Chad Connelly in 2011
Chad Connelly in 2011Drew Johnson/Flickr

In the wake of the party's election setbacks last year, the Republican National Committee has focused on outreach to a variety of constituencies that have been turning towards Democrats: Latinos, African Americans, younger voters, women, etc.

But it's against this backdrop that we also see the RNC boosting its outreach efforts to a group of voters that ostensibly represents the party's existing base.

The Republican National Committee has brought on a director of evangelical outreach to massage the party's complicated relationship with religious conservatives, GOP sources told CNN on Saturday.

The party organization has hired Chad Connelly, a consultant and motivational speaker who, until this weekend, was the chairman of the South Carolina Republican Party.

Connelly resigned from that job Saturday and informed members of the state party's executive committee that he will be taking a job at the RNC.... Connelly, a Baptist, has told multiple South Carolina Republicans that he will be steering the national party's outreach to faith-based groups.

There are two broad questions to consider. The first is, who's Chad Connelly? The Republican is far better known for his work leading the South Carolina GOP than engaging in faith-based activism. Upon taking over the state party two years ago, Connelly vowed to become President Obama's "worst nightmare," and then largely faded from the national scene.

That said, Connelly wrote an 80-page book in 2002, called "Freedom Tide," which made a series of ridiculous claims about the United States being founded as a "Christian nation." The book was panned for its inaccuracies and wasn't exactly a best-seller

But the other question is, why in the world would the Republican National Committee have to focus on evangelical outreach right now?

The answer, I suspect, has something to do with the fact that the religious right movement isn't nearly as pleased with its RNC allies as one might assume. As we discussed in April, many of the movement's most prominent leaders and activists publicly threatened to abandon the Republican Party altogether unless it continues to push -- enthusiastically -- a far-right culture war agenda.

The threats coincided with a call from Tony Perkins, president of the right-wing Family Research Council, that social conservatives stop contributing to the RNC until the party starts "defending core principles."

That might help explain why the RNC hired Connelly, but as we talked about at the time, it's not at all clear what more the religious right community seriously expects of the party.

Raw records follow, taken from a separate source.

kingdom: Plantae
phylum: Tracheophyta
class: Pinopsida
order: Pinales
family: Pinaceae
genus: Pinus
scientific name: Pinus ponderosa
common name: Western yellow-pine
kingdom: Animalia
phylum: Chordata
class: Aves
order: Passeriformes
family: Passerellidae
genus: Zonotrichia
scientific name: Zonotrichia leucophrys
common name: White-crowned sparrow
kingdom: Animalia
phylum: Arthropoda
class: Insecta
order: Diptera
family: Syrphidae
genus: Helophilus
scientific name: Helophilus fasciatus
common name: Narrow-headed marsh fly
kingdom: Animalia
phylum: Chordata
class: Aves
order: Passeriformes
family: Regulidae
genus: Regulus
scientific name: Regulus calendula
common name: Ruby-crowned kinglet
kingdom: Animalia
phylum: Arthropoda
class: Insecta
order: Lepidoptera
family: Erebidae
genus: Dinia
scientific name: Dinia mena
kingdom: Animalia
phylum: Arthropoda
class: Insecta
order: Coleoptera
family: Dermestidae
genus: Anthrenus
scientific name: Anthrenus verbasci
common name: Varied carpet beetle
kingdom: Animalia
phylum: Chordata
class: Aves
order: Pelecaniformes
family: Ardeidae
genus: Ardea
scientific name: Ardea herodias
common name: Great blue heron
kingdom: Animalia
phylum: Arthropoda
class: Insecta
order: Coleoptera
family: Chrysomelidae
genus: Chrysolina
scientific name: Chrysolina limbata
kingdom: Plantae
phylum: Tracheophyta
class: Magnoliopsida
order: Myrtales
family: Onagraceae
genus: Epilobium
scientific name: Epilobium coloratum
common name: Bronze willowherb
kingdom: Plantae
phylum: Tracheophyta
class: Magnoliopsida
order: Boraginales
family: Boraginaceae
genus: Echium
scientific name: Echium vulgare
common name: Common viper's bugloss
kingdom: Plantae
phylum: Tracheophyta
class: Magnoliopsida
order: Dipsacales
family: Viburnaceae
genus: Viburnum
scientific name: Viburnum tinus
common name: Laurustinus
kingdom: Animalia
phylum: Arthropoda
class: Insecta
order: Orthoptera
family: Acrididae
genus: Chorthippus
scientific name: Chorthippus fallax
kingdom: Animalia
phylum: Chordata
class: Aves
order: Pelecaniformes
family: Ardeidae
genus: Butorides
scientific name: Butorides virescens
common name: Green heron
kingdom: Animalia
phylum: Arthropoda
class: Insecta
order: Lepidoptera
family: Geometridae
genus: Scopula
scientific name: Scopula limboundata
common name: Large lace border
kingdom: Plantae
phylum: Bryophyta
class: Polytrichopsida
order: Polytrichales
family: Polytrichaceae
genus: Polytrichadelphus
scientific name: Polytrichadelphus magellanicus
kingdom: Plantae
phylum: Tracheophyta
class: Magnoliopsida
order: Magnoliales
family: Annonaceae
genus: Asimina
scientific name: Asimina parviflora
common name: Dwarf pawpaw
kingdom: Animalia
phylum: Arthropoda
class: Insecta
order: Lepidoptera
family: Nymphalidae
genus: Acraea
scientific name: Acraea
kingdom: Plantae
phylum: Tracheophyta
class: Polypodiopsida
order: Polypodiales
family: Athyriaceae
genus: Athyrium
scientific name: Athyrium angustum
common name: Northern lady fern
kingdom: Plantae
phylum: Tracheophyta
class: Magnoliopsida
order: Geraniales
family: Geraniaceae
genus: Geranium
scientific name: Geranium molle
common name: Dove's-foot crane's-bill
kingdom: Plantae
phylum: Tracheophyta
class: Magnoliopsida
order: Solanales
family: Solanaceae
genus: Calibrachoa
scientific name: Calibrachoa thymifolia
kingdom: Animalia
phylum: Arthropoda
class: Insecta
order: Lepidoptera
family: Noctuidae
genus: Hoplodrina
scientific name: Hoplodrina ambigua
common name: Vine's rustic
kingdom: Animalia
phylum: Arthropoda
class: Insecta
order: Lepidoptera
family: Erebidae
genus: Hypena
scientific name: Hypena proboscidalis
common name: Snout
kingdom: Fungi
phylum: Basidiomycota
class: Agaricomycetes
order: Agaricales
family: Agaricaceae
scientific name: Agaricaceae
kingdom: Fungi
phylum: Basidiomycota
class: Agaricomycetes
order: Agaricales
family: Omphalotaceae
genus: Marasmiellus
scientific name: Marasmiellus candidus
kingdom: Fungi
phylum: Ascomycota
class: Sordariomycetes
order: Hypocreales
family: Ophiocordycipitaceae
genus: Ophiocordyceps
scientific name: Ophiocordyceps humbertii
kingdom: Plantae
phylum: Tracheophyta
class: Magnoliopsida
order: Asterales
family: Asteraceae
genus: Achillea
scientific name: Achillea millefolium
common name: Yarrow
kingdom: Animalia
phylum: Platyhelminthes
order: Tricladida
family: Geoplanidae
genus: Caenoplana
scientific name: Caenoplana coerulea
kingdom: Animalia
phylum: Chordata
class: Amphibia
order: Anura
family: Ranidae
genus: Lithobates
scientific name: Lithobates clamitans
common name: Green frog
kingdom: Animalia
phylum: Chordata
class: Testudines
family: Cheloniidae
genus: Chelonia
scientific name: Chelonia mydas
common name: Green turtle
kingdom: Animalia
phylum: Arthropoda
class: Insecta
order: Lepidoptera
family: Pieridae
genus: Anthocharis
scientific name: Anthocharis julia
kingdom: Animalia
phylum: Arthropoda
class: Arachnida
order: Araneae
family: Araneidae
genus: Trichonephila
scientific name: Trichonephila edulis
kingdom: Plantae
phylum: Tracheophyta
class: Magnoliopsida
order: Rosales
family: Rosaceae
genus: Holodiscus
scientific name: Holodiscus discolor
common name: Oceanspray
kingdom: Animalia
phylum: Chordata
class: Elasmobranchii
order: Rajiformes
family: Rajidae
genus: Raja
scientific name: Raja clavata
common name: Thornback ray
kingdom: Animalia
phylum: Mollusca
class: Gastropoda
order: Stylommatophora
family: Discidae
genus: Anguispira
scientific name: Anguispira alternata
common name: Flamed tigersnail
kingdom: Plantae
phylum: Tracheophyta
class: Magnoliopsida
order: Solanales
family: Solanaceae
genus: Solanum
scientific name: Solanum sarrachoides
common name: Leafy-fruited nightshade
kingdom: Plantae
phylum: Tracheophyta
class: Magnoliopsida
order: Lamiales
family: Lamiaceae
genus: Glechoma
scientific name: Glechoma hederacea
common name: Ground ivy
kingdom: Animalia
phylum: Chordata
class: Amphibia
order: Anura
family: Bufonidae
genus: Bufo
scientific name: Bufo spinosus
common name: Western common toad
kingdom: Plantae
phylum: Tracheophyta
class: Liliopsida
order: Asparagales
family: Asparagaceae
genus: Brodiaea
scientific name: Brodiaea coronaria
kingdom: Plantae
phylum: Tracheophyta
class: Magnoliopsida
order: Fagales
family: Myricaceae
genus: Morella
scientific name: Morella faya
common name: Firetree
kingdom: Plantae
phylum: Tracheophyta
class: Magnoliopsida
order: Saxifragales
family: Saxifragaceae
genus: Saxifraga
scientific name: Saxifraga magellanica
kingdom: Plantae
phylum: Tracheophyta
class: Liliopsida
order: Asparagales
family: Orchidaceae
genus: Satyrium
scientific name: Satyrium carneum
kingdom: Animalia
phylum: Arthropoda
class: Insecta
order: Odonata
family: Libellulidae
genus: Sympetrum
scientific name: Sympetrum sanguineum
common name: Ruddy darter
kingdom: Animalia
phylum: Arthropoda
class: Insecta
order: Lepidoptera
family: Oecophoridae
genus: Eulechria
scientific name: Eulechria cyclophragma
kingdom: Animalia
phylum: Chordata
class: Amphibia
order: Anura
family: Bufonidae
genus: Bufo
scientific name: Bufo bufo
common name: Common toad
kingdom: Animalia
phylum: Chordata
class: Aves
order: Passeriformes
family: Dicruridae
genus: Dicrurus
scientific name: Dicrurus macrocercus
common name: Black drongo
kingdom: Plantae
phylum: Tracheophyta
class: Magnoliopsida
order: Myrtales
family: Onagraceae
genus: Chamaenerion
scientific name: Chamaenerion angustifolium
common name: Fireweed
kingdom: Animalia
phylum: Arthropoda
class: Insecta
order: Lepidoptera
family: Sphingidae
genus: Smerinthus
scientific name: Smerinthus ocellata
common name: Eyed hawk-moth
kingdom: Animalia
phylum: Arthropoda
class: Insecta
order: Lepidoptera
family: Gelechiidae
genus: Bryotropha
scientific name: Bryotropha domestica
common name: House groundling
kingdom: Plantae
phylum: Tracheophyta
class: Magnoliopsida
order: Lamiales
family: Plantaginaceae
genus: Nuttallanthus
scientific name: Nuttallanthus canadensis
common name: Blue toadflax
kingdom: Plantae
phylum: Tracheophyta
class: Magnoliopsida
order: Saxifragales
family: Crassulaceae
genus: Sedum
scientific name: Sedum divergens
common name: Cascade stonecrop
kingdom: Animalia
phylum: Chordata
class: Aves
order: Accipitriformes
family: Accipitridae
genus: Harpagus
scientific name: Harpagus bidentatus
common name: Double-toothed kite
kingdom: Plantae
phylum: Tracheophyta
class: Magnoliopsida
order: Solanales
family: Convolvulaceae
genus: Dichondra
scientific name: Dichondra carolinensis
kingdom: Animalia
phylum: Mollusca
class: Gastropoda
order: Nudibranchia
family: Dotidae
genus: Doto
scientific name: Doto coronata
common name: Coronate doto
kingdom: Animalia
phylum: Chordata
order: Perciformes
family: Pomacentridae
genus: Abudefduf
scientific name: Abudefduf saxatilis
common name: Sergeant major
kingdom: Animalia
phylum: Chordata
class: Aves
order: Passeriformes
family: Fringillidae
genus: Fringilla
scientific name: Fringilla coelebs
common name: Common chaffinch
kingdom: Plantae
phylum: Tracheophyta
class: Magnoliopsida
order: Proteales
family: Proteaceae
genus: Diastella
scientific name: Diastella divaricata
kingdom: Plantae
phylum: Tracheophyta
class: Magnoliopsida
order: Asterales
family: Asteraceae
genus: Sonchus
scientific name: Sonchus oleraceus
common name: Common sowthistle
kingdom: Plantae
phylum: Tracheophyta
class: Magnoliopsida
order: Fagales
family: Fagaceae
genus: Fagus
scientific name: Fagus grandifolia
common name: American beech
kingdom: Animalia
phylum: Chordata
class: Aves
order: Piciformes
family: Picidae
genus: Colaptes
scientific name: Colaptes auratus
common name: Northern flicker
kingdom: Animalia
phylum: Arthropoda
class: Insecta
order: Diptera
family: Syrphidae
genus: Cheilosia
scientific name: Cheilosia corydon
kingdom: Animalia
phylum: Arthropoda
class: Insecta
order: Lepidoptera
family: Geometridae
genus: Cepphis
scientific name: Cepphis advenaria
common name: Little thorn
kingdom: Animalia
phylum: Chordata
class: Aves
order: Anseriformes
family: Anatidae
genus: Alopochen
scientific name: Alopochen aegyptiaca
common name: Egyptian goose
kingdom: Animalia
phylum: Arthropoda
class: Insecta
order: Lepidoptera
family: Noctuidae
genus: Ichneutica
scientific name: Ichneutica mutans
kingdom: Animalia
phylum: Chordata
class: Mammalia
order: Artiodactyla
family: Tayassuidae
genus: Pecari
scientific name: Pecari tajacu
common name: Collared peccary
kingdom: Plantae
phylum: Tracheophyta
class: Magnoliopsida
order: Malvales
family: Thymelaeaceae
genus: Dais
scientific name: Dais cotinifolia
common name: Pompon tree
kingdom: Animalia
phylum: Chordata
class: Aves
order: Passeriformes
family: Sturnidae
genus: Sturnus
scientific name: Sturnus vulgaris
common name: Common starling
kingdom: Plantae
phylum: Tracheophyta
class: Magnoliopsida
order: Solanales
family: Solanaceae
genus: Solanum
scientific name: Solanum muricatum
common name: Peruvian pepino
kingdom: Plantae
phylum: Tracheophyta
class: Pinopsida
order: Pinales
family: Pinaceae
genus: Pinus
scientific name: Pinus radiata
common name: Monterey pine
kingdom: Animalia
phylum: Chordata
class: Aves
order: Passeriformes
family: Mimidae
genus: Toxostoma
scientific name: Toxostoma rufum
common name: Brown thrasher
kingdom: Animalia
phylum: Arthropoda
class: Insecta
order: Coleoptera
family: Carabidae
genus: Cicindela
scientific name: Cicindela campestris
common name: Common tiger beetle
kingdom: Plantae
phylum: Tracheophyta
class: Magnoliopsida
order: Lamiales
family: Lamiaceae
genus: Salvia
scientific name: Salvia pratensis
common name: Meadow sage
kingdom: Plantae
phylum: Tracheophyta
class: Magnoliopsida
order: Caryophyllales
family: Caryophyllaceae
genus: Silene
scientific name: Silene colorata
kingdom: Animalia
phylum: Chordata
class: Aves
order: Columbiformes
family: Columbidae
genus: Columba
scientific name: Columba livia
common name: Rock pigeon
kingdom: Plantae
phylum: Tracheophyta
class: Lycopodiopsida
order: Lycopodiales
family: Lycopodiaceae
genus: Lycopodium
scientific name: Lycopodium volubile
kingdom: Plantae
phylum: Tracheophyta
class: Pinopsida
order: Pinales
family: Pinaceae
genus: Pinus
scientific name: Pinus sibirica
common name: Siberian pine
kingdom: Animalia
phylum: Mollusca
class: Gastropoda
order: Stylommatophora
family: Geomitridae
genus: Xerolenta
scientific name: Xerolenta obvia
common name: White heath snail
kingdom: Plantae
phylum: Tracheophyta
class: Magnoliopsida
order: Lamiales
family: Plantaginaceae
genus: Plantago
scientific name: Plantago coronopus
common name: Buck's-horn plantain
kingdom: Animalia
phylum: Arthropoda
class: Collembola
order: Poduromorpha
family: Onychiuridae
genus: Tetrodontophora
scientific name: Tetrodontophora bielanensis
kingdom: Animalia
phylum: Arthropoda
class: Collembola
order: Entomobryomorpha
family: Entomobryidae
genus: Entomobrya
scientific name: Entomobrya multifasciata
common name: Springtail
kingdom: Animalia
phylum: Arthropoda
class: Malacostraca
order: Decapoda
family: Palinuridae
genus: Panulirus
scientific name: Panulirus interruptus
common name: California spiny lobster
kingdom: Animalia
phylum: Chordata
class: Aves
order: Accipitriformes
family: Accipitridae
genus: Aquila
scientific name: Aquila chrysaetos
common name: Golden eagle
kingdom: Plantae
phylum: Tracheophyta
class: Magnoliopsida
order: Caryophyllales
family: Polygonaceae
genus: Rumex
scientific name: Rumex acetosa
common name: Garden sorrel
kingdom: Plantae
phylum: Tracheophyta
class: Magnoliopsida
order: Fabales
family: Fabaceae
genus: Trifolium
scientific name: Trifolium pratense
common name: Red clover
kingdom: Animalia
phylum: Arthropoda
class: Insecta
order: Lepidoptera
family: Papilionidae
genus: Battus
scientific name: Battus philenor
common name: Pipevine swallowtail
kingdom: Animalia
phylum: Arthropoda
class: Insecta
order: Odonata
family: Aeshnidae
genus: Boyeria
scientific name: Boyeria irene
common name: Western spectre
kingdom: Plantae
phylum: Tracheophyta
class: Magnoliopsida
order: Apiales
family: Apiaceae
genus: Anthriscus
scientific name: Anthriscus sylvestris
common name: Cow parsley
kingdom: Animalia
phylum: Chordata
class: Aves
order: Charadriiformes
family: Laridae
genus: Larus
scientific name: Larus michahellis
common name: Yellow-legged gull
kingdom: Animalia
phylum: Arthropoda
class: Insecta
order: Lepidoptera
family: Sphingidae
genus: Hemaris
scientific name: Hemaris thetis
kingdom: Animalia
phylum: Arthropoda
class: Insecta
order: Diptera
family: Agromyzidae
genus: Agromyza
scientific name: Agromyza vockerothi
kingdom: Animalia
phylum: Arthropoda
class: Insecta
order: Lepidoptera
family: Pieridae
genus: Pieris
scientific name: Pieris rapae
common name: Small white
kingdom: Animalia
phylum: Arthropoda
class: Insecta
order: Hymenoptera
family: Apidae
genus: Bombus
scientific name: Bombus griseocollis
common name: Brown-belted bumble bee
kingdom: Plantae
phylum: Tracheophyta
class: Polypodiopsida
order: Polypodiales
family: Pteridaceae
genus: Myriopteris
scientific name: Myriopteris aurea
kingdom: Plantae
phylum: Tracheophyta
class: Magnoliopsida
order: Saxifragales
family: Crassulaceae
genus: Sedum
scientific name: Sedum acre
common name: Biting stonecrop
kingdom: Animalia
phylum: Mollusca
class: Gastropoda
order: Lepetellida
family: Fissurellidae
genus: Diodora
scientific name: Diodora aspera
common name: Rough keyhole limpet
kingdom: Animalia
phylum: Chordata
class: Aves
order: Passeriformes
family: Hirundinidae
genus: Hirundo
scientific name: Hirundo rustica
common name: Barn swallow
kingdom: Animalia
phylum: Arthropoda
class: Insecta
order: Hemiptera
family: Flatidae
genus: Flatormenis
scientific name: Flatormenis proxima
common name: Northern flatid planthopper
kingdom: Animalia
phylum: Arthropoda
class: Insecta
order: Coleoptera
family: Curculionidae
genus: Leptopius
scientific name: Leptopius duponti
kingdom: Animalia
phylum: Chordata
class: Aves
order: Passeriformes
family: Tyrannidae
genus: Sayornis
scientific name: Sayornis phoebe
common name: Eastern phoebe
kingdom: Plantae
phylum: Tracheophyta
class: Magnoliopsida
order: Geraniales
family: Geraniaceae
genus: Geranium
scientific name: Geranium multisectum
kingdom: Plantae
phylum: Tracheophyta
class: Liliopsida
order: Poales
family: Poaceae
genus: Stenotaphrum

After all, Republican policymakers are banning abortion and targeting reproductive rights at a breathtaking clip, pursuing official state religions, eliminating sex-ed, going after Planned Parenthood, and restricting contraception. Heck, we even have a state A.G. and gubernatorial candidate fighting to protect an anti-sodomy law.

What's more, folks like Reince Priebus are condemning Planned Parenthood and "infanticide," while Paul Ryan is speaking to right-wing groups about a future in which abortion rights are "outlawed."

And social conservatives are outraged that Republicans haven't pushed the culture war enough? Why, because the RNC hasn't officially declared its support for a theocracy yet?

Presumably, it's now up to Connelly to help make this clearer to the party's evangelical base.